* [Karar metni]:
%%
H Ü K Ü M: Gerekçesi yukarıda açıklandığı üzere;
1-Davanın KABULÜ İLE,
-Davalının —— esas sayılı dosyasına yapmış olduğu itirazın iptali ile, takibin toplam 17.453,93-TL asıl alacak ve işleyecek faiz yönünden asıl alacağı takip tarihinden tahsil tarihine kadar işleyecek değişen oranlarda avans faiziyle devamına,
2-Hükmedilen asıl alacağın %20 oranında icra inkar tazminatının davalıdan alınarak davacıya verilmesine,
3-Karar tarihinde alınması gerekli 1.192,27 TL harcın davacı tarafça peşin olarak yatırılan 210,80- TL harçtan mahsubu ile bakiye 981,47- TL harcın davalıdan tahsili ile hazineye gelir kaydına,
4-Arabuluculuk Kanunu’nun 18/A-(13) maddesi ve Hukuk Uyuşmazlıklarında Arabuluculuk Yönetmeliğinin 26/2 maddeleri ile Arabuluculuk Asgari Ücret Tarifesi uyarınca —— bütçesinden ödenen 1.320-TL arabuluculuk ücretinin davalıdan tahsili ile Hazineye Gelir Kaydına,
5-Davacı tarafından yapılan başvuru gideri, tebligat gideri, müzekkere gideri, bilirkişi ücreti olmak üzere toplam 1.025,60-TL yargılama gideri ve davacı tarafından dava açılışta peşin olarak yatırılan 273,00- TL nin davalı taraftan tahsili ile davacı taraf ödenmesine,
6-Davacı taraf kendisini vekille temsil ettirdiğinden karar tarihinde geçerli A.A.Ü.T. deki esaslara göre belirlenen 9200- TL vekalet ücretinin davalıdan alınarak davacıya verilmesine,
7-Dosyaya yatırılan ve sarf edilmeyen gider avansının karar kesinleştiğinde talep halinde yatıran tarafa iadesine,
Dair, davacı vekilinin yüzüne karşı, davalı tarafın yokluğunda miktar itibari ile kesin olarak verilen karar açıkça okunup usulen anlatıldı.
%%
* [Görevin amacı]:
Karar metnine göre davalıdan alınarak davacıya verilecek vekalet ücreti ne kadardır? Yalnızca karar metnindeki bilgileri kullanın.

(Bir koleksiyondan alınmış öğeler)
%%
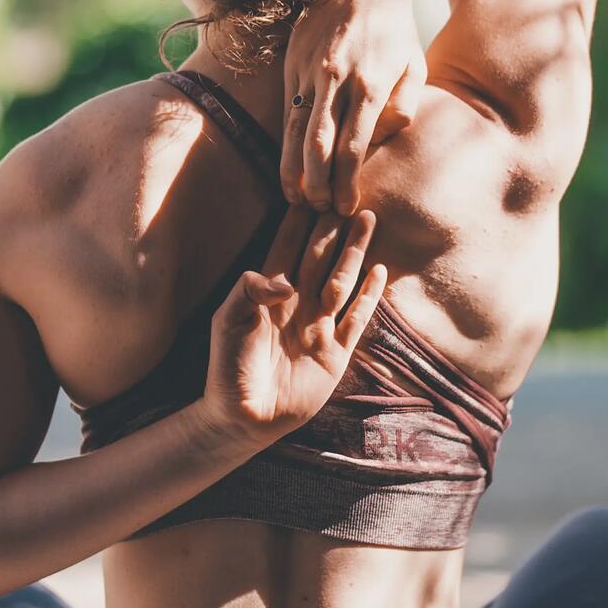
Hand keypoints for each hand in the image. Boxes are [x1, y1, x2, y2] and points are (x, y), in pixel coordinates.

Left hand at [201, 204, 387, 447]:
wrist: (245, 415)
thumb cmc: (229, 367)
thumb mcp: (227, 321)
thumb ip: (249, 291)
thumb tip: (283, 279)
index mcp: (268, 294)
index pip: (288, 247)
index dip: (299, 222)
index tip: (313, 192)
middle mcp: (297, 304)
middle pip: (320, 256)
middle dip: (334, 228)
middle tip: (350, 197)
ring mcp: (318, 326)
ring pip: (342, 279)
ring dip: (355, 251)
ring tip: (368, 221)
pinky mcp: (335, 352)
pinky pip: (356, 318)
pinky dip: (369, 295)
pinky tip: (380, 271)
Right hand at [281, 0, 424, 212]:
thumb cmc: (396, 31)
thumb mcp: (416, 66)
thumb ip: (404, 106)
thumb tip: (380, 139)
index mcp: (372, 85)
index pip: (353, 148)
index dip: (347, 183)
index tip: (347, 207)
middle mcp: (337, 80)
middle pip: (319, 146)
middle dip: (317, 185)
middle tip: (319, 211)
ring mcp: (311, 71)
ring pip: (295, 132)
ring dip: (293, 171)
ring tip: (295, 199)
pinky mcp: (293, 64)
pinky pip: (286, 112)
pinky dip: (286, 144)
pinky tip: (288, 167)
%%
* [Yazılı çözüm]:
9200 TL.